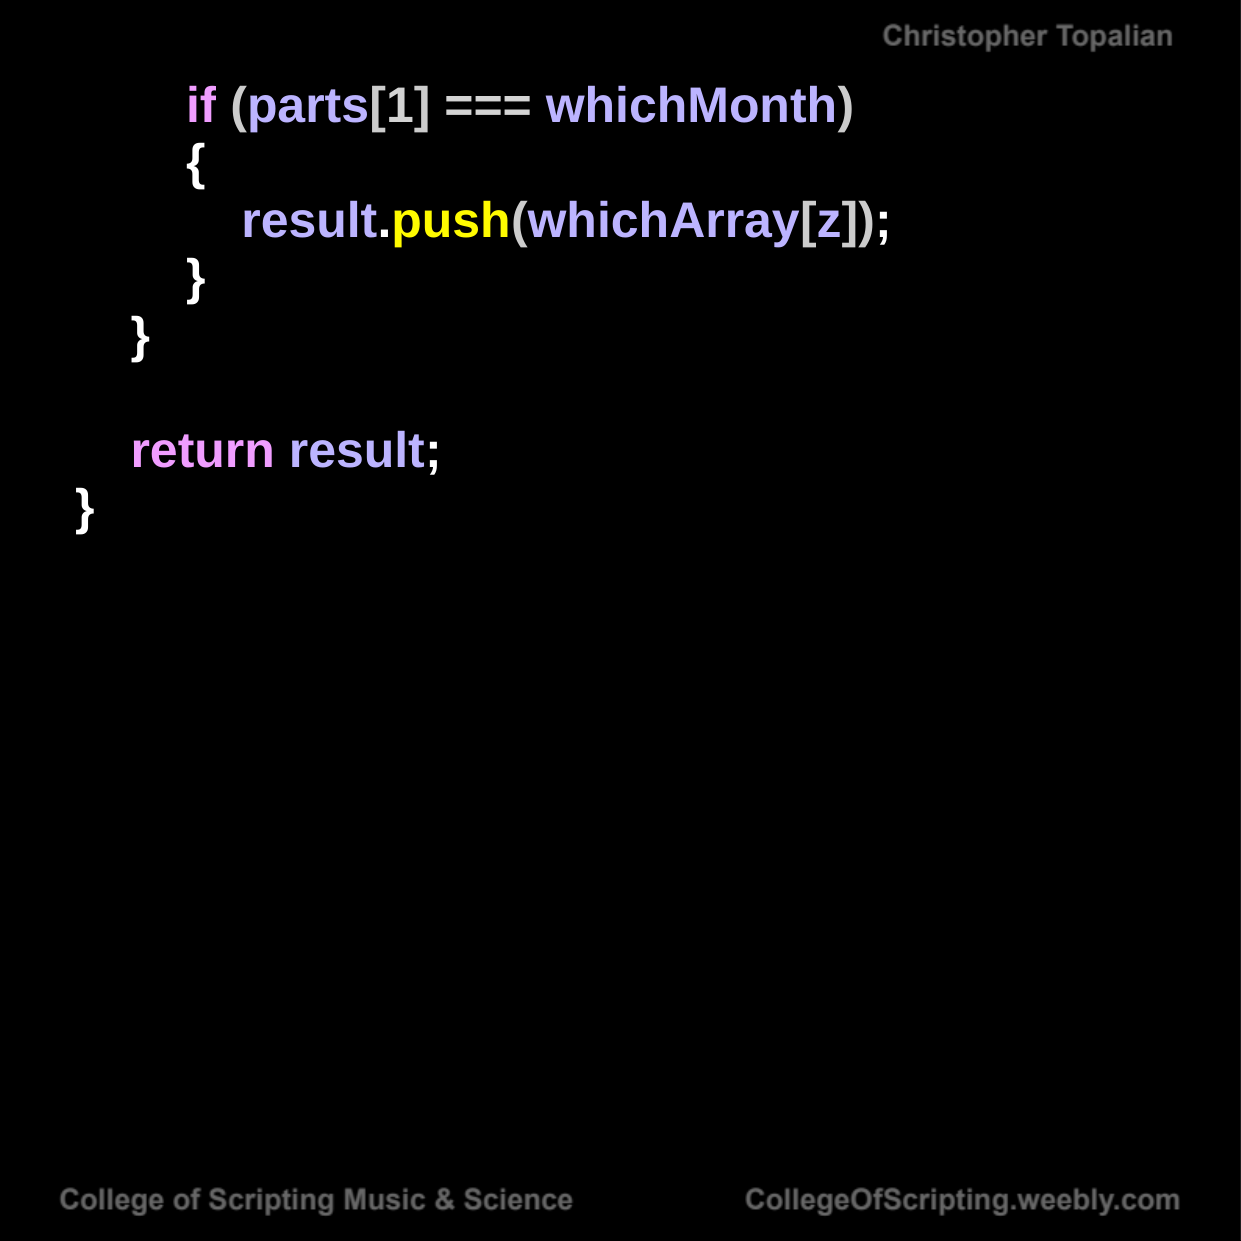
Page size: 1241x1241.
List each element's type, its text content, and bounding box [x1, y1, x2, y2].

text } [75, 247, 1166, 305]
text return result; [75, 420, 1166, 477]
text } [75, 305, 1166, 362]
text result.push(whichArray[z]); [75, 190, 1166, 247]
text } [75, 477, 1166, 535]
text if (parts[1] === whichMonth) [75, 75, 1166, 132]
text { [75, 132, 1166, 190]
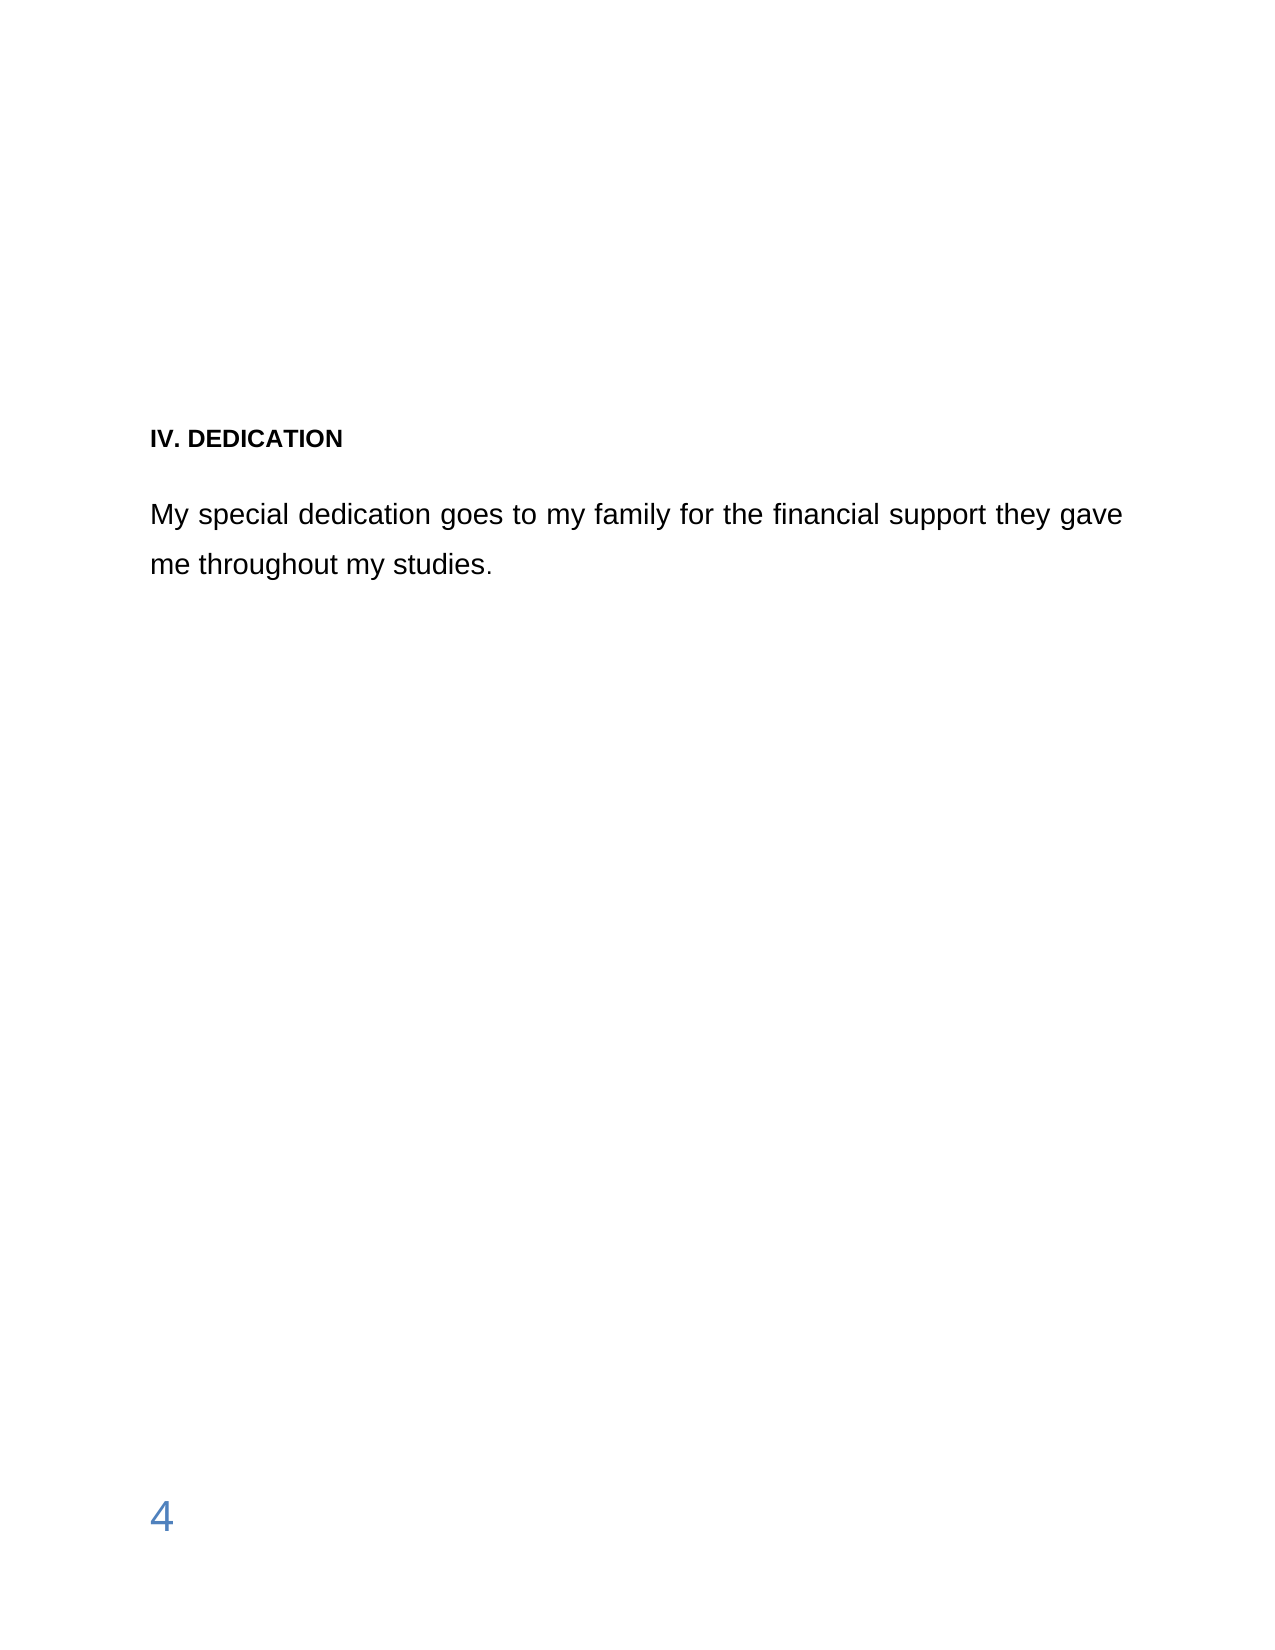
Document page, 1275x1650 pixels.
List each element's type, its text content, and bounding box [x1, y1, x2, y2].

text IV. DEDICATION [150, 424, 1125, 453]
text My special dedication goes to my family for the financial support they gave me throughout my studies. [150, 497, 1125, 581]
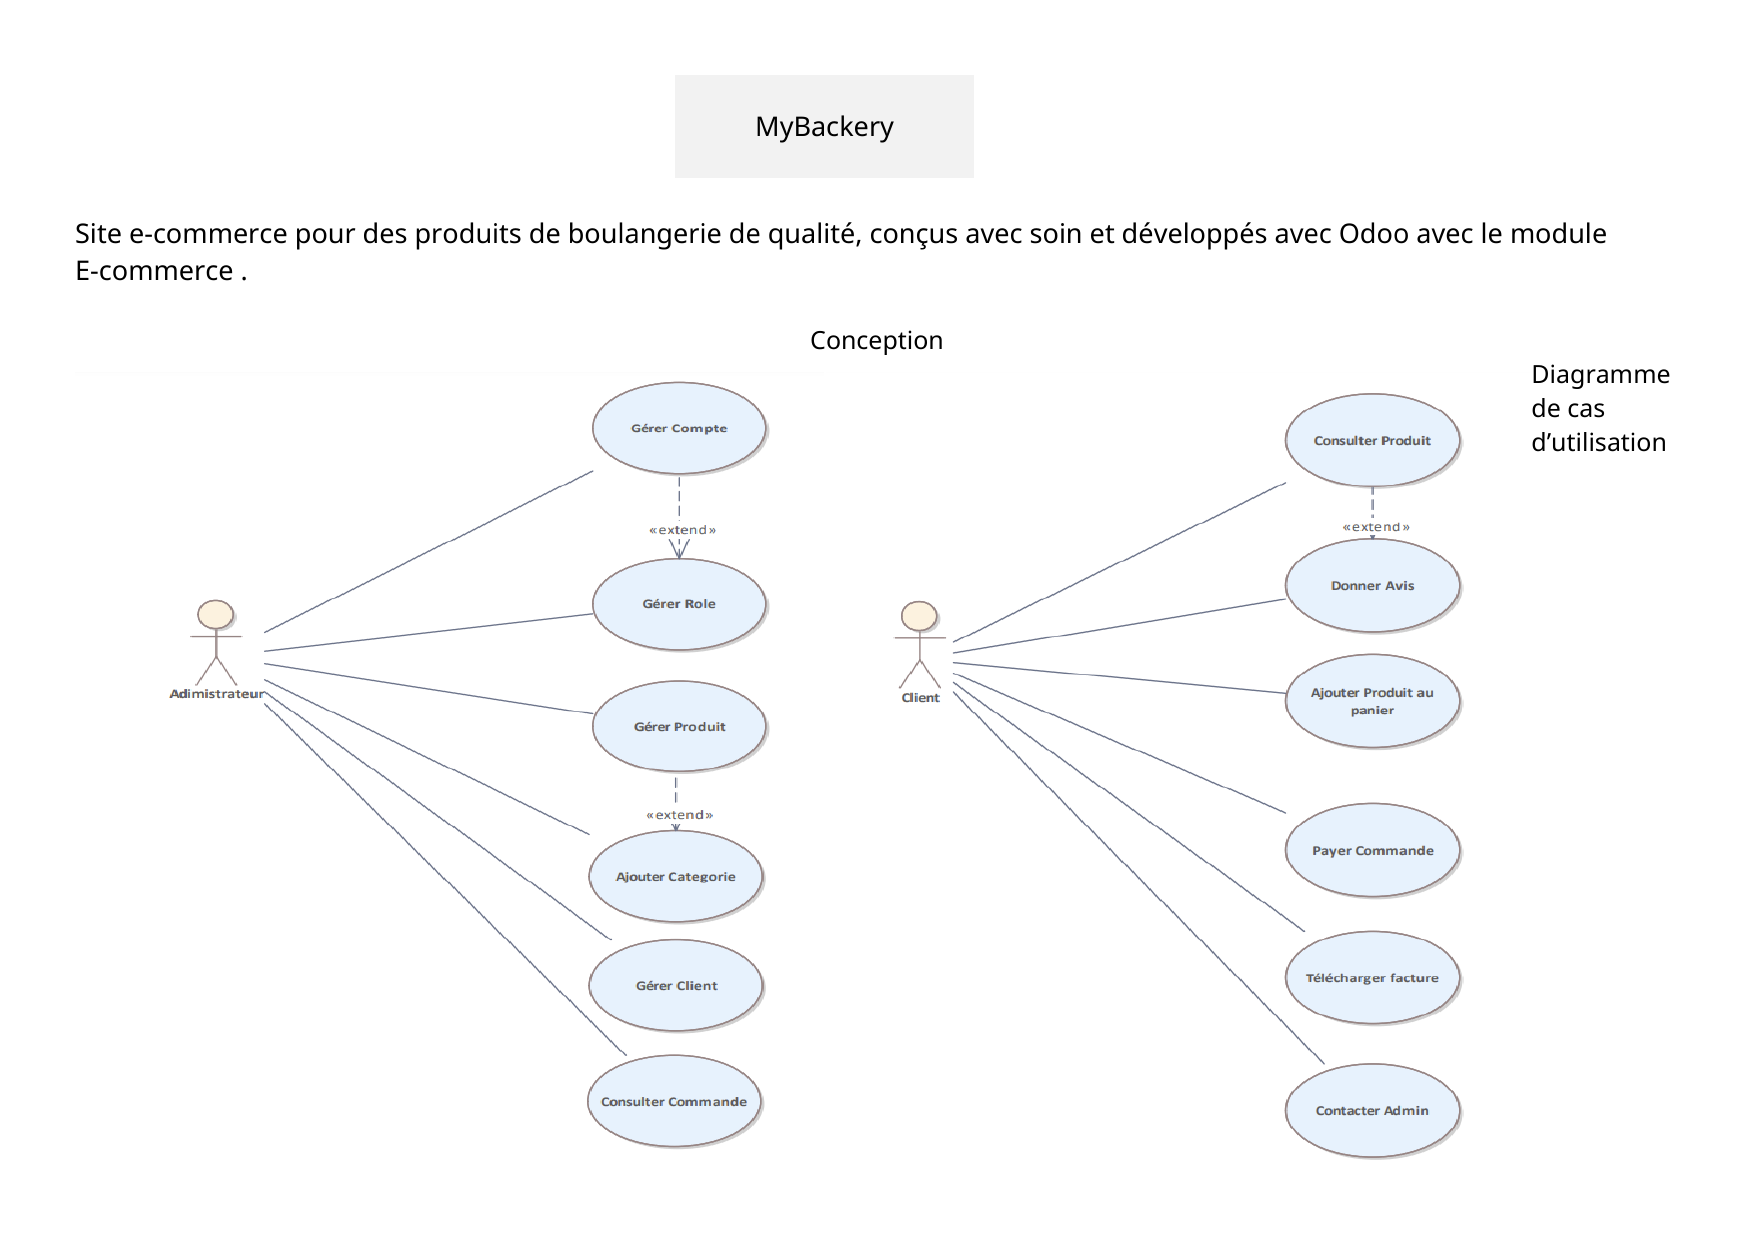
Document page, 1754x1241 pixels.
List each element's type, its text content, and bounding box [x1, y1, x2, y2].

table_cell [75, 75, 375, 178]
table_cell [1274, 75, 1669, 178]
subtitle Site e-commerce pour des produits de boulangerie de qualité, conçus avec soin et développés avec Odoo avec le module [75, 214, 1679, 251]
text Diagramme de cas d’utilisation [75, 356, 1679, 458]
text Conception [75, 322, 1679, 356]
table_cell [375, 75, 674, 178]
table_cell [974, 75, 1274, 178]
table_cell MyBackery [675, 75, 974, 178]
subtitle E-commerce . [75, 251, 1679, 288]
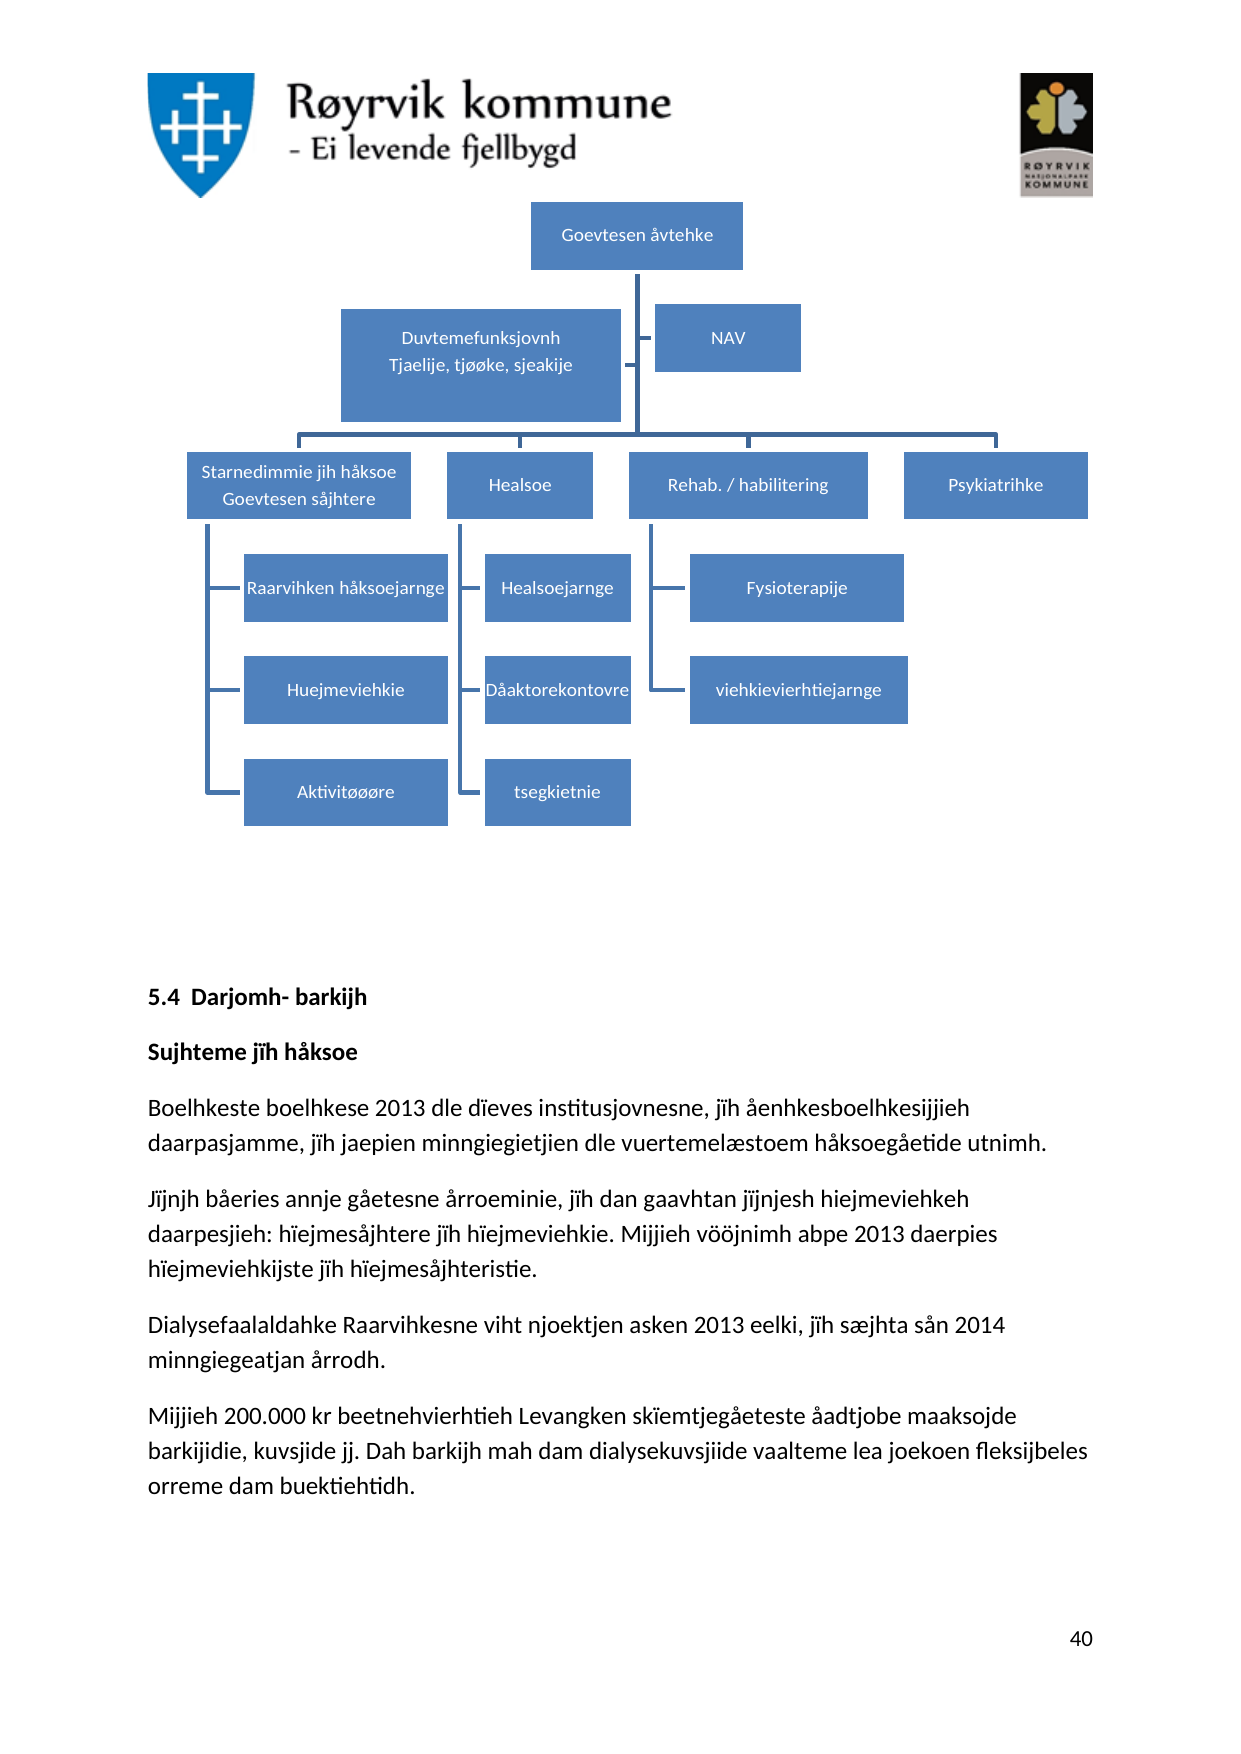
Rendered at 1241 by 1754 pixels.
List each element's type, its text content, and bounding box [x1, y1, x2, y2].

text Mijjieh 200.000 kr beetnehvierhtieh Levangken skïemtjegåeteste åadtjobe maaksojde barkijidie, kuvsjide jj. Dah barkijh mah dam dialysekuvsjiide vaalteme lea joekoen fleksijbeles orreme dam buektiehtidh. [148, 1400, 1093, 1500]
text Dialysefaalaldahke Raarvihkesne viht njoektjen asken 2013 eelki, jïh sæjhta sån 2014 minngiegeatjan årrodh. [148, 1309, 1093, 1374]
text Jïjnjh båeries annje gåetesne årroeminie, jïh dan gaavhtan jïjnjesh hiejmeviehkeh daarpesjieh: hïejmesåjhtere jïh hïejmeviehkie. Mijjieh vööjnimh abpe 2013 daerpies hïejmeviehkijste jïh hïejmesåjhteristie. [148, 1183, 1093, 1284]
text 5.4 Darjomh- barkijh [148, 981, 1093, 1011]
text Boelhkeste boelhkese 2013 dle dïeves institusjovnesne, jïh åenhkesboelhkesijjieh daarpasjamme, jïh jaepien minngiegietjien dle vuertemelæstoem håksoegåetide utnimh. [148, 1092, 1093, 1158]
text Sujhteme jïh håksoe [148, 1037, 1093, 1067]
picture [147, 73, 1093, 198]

WHAT IS REQUIRED:
Update the listing from the line containing "Document page, 1275x1650 pixels." down to the line containing "subtitle E-commerce . [75, 251, 1679, 288]", with "bounding box" replaced by "enclosing rectangle" and everything else left unchanged. Return only those lines, and leave the pictures out.

ANSWER FOR THE TASK:
Document page, 1275x1650 pixels.
List each element's type, its text content, and enclosing rectangle [x1, y1, x2, y2].

text IV. DEDICATION [150, 424, 1125, 453]
text My special dedication goes to my family for the financial support they gave me throughout my studies. [150, 497, 1125, 581]
Document page, 1754x1241 pixels.
List each element's type, its text content, and enclosing rectangle [x1, y1, x2, y2].

table_cell [75, 75, 375, 178]
table_cell [1274, 75, 1669, 178]
subtitle Site e-commerce pour des produits de boulangerie de qualité, conçus avec soin et développés avec Odoo avec le module [75, 214, 1679, 251]
text Diagramme de cas d’utilisation [75, 356, 1679, 458]
text Conception [75, 322, 1679, 356]
table_cell [375, 75, 674, 178]
table_cell [974, 75, 1274, 178]
table_cell MyBackery [675, 75, 974, 178]
subtitle E-commerce . [75, 251, 1679, 288]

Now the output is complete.